▸ **AVAILABLE DATA**
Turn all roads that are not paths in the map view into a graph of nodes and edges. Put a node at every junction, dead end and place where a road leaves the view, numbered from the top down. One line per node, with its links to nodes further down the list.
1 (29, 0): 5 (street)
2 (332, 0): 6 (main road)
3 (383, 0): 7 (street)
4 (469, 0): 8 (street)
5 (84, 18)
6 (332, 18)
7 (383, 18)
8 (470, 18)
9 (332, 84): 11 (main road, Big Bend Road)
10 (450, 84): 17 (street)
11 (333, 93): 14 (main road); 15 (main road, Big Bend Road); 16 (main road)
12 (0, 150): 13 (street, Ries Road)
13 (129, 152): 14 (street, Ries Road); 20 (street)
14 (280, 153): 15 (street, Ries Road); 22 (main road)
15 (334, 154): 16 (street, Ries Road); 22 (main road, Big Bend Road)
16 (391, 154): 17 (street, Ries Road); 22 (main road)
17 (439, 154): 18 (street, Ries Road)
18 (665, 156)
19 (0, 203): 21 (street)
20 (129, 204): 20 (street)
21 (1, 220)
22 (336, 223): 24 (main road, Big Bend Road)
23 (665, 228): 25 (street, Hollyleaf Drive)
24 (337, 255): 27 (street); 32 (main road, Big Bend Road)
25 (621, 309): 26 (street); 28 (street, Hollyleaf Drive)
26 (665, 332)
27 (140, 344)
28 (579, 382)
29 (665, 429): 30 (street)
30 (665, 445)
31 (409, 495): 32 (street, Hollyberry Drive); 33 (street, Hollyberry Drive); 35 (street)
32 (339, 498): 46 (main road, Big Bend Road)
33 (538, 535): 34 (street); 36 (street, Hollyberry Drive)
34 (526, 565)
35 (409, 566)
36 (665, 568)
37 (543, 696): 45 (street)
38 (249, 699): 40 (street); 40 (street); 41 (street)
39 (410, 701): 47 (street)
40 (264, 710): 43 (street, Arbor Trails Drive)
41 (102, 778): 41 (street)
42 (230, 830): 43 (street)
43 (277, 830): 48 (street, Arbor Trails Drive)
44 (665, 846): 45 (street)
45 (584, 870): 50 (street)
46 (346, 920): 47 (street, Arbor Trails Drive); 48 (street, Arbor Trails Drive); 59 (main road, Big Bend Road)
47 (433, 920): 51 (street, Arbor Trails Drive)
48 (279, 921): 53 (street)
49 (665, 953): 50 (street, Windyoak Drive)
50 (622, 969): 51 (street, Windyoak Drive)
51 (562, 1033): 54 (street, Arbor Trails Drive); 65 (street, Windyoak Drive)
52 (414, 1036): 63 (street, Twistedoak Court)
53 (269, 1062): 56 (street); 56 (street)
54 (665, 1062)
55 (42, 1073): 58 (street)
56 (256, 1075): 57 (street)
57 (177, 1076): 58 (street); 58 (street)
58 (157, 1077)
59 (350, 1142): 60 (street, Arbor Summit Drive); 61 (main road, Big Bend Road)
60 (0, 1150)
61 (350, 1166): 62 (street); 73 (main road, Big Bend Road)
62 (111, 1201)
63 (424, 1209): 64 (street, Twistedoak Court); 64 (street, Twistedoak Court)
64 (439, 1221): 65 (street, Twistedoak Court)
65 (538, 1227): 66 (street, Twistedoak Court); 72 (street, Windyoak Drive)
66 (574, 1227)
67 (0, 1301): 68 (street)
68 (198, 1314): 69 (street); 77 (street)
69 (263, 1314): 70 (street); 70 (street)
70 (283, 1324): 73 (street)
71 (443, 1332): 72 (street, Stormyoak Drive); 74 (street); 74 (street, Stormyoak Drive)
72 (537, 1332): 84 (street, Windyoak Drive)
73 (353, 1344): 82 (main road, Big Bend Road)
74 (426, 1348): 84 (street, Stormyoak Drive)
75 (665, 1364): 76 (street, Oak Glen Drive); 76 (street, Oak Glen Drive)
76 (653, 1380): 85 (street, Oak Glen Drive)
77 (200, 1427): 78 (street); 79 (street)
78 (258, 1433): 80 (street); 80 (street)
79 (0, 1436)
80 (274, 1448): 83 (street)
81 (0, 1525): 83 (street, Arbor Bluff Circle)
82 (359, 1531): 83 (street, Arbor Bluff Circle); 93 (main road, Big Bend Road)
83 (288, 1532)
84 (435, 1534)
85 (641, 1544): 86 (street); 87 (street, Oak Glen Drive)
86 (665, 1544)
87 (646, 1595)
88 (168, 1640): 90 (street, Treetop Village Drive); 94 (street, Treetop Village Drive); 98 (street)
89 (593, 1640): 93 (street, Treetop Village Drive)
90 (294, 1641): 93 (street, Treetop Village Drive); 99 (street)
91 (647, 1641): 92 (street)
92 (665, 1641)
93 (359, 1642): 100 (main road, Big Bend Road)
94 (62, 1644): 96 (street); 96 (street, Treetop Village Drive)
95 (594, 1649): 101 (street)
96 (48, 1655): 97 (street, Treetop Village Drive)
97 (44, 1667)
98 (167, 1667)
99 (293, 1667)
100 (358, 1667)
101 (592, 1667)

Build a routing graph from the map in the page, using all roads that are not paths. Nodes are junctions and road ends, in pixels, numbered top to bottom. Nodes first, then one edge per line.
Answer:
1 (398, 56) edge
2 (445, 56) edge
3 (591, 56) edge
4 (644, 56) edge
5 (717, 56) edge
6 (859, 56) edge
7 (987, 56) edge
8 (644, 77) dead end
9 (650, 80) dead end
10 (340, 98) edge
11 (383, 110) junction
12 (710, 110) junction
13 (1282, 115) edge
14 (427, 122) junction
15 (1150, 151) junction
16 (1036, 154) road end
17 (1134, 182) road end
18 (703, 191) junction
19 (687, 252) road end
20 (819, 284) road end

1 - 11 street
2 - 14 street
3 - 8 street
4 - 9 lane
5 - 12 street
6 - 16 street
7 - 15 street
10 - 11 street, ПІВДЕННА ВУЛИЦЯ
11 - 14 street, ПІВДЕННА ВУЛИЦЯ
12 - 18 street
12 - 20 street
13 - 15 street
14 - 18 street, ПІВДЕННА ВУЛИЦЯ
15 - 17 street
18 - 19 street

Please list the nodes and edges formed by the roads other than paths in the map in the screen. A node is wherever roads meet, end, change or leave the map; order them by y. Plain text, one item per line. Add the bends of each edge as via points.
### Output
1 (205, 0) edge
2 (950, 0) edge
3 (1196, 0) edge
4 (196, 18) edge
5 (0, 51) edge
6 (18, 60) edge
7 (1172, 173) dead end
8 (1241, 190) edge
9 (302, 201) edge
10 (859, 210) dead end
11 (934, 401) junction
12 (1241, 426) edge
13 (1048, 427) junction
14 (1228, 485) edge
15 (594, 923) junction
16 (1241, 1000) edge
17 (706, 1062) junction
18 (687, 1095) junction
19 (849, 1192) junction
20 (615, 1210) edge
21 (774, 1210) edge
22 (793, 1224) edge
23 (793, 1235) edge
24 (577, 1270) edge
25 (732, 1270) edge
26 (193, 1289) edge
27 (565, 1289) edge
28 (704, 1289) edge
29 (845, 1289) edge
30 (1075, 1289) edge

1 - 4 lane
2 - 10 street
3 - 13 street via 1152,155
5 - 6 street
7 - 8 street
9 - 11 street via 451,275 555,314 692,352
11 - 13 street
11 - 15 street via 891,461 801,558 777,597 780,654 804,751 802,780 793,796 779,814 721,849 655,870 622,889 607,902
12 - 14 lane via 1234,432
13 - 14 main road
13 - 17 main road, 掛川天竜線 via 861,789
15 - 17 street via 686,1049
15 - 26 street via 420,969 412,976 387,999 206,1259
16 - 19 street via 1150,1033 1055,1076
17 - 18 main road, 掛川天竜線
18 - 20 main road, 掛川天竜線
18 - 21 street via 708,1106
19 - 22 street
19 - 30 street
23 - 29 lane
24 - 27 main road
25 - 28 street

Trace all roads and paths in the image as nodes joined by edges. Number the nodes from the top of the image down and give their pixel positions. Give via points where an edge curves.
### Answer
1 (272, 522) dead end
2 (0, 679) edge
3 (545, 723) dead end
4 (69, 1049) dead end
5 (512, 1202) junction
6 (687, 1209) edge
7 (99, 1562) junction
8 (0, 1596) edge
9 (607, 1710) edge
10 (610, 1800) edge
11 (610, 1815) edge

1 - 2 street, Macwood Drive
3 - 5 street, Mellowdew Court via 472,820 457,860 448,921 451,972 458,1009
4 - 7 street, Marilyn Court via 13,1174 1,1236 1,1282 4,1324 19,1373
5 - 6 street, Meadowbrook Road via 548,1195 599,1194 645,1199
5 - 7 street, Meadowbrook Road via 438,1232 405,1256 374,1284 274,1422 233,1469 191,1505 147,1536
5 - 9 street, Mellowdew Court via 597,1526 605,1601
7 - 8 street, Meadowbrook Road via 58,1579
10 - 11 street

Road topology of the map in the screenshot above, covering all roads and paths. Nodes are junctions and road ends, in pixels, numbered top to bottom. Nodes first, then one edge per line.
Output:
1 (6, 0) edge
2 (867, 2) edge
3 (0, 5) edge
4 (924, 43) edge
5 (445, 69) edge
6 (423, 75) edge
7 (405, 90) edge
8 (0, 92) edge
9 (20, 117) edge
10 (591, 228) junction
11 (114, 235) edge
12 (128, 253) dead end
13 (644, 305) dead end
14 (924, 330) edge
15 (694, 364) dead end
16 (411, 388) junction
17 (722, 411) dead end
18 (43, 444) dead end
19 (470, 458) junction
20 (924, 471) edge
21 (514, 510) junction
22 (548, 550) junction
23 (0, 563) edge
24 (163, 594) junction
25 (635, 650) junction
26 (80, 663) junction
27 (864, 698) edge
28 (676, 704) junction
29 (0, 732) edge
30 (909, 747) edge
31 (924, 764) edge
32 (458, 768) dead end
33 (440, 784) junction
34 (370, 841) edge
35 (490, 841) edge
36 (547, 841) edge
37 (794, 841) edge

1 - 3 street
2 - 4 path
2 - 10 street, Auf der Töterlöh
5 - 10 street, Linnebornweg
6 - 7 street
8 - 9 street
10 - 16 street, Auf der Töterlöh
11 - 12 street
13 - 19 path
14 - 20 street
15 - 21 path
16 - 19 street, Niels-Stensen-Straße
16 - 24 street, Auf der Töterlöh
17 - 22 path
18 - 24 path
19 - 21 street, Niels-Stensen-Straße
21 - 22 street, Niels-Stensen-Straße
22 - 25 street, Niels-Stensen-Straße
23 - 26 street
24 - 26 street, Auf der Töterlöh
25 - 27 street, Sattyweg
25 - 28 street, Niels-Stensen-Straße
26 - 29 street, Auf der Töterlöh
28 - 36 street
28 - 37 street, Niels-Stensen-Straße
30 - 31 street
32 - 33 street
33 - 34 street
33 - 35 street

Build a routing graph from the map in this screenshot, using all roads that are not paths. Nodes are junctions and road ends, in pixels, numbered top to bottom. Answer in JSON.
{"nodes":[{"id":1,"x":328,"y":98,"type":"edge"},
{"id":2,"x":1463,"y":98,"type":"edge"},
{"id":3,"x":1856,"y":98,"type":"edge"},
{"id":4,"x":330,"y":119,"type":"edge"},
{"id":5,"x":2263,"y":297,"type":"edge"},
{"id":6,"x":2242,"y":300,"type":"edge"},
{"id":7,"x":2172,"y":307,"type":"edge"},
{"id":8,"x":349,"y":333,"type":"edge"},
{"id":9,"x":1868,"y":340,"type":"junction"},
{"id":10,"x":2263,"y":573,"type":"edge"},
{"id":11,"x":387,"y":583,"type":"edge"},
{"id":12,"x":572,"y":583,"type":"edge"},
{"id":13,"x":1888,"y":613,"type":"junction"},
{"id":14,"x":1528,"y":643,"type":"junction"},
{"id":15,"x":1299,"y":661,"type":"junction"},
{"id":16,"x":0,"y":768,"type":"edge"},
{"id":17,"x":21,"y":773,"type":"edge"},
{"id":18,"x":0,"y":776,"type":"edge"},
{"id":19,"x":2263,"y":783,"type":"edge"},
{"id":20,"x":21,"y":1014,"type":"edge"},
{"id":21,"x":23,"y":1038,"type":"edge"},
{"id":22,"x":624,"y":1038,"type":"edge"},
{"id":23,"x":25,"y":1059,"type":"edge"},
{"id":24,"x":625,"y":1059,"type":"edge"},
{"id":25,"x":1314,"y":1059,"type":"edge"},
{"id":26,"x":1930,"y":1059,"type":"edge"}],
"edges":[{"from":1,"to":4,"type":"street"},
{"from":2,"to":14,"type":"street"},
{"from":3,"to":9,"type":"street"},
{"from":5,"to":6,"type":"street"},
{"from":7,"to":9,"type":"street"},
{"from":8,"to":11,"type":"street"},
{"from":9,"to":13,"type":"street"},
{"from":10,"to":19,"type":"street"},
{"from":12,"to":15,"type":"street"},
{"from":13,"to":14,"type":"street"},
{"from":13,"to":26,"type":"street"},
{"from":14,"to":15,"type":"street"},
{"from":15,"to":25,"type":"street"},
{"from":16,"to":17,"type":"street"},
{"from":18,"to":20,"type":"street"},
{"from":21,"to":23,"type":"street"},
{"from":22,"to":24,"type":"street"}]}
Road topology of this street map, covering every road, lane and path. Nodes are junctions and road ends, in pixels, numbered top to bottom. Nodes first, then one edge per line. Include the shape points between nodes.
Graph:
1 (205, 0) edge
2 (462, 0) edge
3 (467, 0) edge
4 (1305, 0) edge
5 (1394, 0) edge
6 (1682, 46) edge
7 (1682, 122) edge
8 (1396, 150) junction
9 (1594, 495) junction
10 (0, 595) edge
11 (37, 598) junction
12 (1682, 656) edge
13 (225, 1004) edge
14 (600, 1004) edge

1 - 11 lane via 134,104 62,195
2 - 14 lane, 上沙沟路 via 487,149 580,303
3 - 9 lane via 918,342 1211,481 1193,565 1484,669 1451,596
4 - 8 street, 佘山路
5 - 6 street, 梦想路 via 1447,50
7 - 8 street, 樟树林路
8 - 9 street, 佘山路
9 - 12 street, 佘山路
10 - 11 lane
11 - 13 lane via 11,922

▸ **TRY IT**
Filter the entries above and return only the lines holding "Circle".

▸ **SOLUTION FOR THIS PROBLEM**
81 (0, 1525): 83 (street, Arbor Bluff Circle)
82 (359, 1531): 83 (street, Arbor Bluff Circle); 93 (main road, Big Bend Road)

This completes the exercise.